#### Document extract:
"The elephants drink water."
Translation:Gli elefanti bevono l'acqua.
because it is masculine plural with a vowel as first letter. You use "i" for masculine plural with a consonant as the first letter and "gli" for masculine plural with vowel as the first letter. you use "le" for feminine plural with a consonant and "l'.." for feminine plural with a vowel.
That's the verb to drink. Io bev-o, tu bev-i, lei bev-e, noi bev-iamo, voi bev-ete e loro bev-ono. I think you should have picked this up in an earlier class. The difficulty in the app is that there is often no explanation why specific grammar exists...
edit: I've added the "-" to show the different conjugations more clearly.
Yeah, I understand how it works. I meant to say 'to drink' instead of 'water', that's my bad. I just cannot remember when I should use bevi or beviamo or bevete etc. I was just wondering if there is an easier way to remember them, and which one I should use. Because I really struggle with them.

#### What you need to do:
According to the Italian grammar discussion, why does the translation use "gli" before "elefanti"? Answer in one to three sentences. The listing that comes next is separate from the Italian grammar discussion.

#### Record list:
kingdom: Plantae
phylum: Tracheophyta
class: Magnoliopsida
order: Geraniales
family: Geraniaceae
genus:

#### Result for this task:
"Gli" is used because "elefanti" is masculine plural and begins with a vowel. Masculine plural nouns that start with a consonant take "i," while those that start with a vowel take "gli."